** EXCERPTED RECORDS follows **
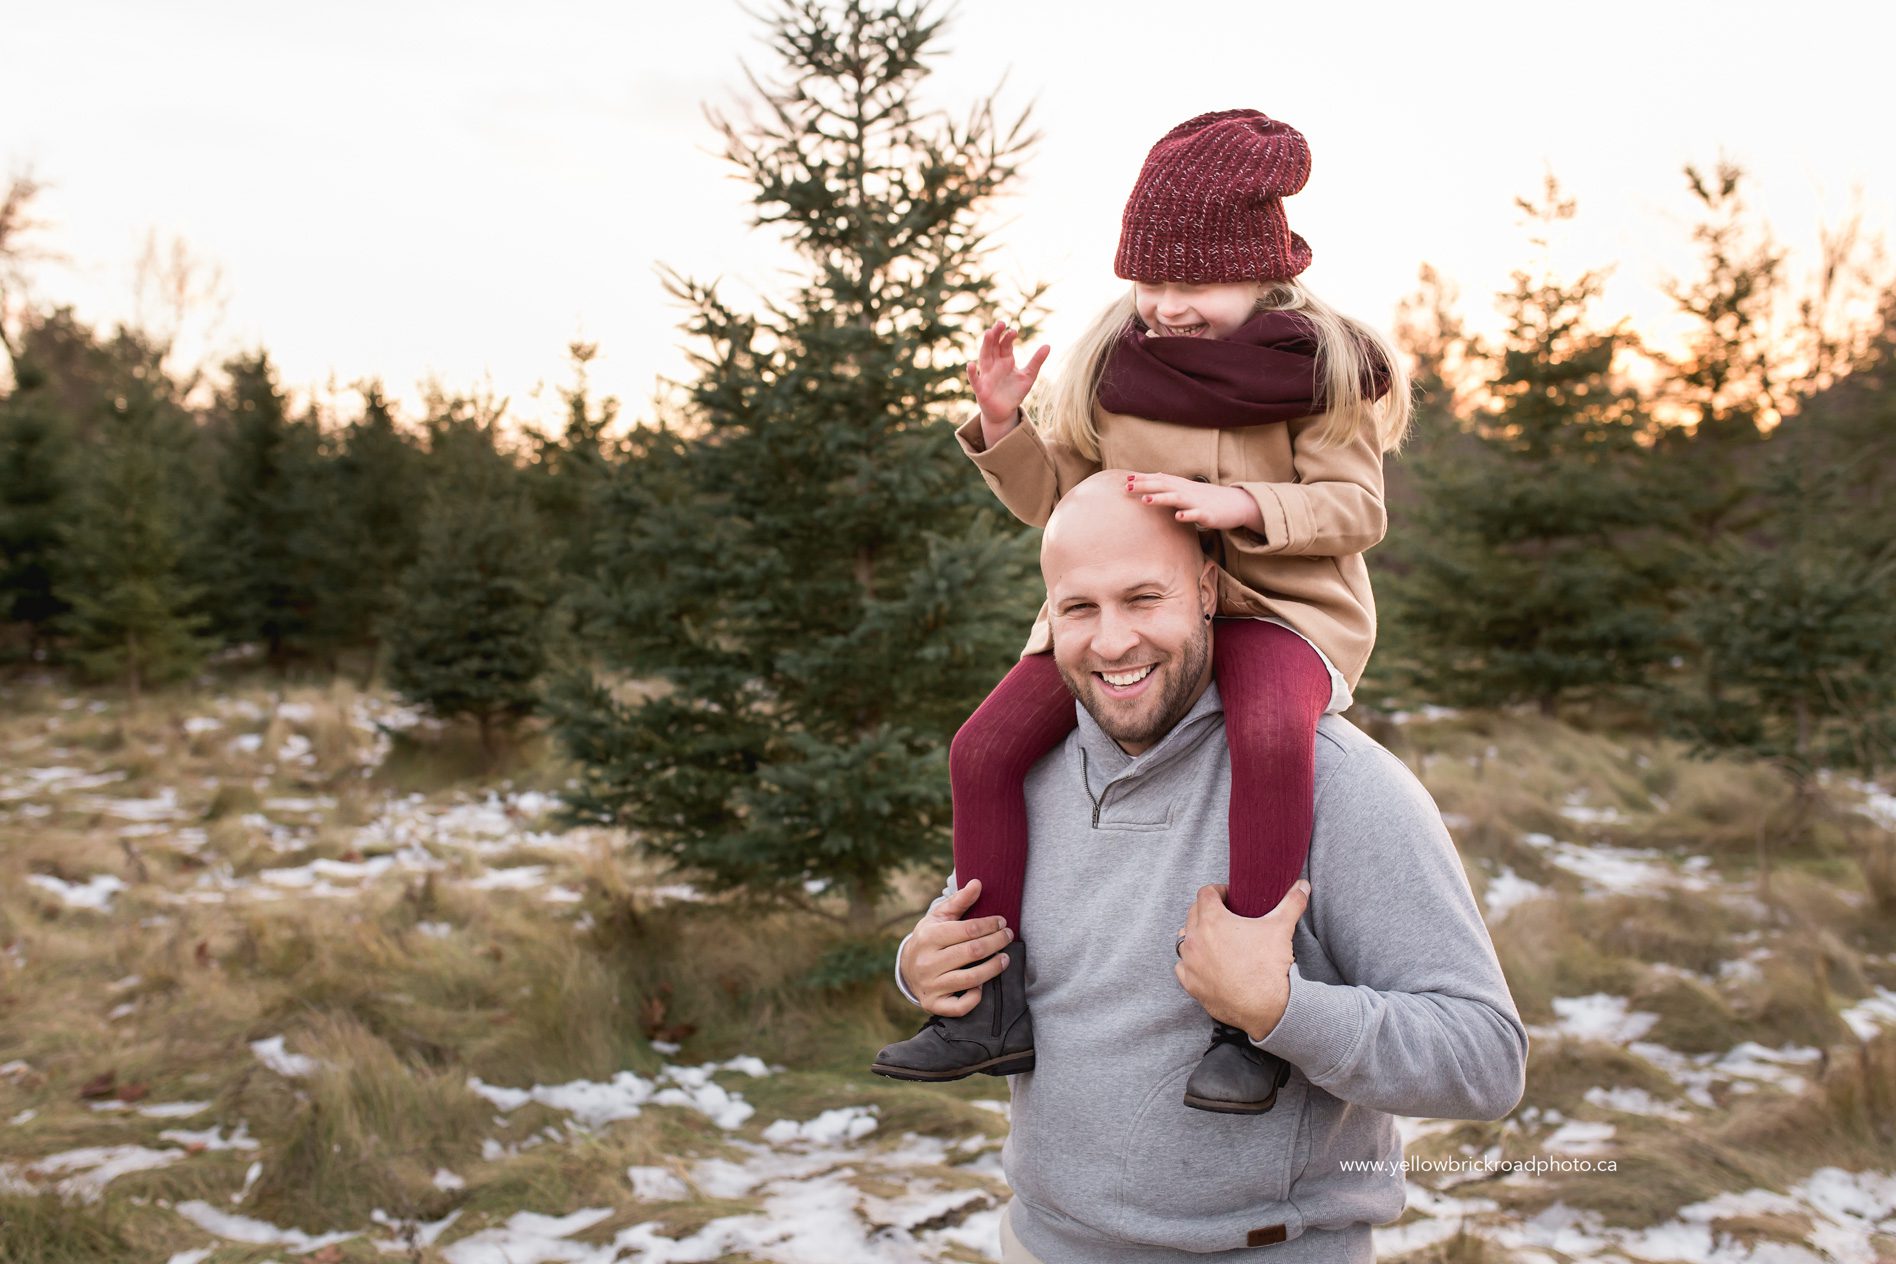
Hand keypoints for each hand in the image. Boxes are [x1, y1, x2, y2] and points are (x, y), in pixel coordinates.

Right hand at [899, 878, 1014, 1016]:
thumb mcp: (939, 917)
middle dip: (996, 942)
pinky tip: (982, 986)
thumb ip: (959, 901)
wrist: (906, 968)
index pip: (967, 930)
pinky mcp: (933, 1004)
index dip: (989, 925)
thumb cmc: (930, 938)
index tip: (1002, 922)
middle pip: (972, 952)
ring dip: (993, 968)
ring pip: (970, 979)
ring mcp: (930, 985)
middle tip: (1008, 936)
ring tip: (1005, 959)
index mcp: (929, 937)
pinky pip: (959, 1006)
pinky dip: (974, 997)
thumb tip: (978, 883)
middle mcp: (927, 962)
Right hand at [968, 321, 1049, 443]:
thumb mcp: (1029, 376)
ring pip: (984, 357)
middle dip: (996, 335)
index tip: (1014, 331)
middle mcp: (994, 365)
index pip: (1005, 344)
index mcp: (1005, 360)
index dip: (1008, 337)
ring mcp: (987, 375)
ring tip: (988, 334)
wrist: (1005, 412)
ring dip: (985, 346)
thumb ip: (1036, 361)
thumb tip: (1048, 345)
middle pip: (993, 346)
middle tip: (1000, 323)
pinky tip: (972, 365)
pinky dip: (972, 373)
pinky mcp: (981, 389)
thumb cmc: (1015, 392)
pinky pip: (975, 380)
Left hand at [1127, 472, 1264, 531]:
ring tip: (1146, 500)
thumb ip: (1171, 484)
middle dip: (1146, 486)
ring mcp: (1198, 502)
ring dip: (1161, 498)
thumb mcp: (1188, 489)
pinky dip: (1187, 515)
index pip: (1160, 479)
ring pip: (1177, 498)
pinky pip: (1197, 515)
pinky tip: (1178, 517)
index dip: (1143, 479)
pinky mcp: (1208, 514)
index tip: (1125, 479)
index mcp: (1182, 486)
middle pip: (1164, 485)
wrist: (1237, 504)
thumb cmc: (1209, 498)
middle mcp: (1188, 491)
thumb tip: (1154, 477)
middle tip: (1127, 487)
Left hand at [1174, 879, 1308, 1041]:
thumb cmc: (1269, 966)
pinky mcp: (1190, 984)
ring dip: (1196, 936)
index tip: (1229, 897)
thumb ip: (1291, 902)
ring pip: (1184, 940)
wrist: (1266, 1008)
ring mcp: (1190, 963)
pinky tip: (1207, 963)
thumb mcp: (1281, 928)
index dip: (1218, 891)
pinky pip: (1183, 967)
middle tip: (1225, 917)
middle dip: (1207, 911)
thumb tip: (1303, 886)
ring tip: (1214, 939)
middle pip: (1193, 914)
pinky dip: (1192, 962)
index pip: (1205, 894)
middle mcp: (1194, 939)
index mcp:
** End of EXCERPTED RECORDS **
_EXERCISE:_ Once you find the line with "middle pip: (1164, 485)" above, print it and every line after it up to and including the line with "thumb ip: (1291, 902)", exactly as written and nothing else.

_RESULT OF THE EXERCISE:_
middle pip: (1164, 485)
wrist: (1237, 504)
thumb cmc: (1209, 498)
middle mcp: (1188, 491)
thumb tip: (1154, 477)
middle tip: (1127, 487)
Left hand at [1174, 879, 1308, 1041]:
thumb cmc: (1269, 966)
pinky mcp: (1190, 984)
ring dip: (1196, 936)
index tip: (1229, 897)
thumb ip: (1291, 902)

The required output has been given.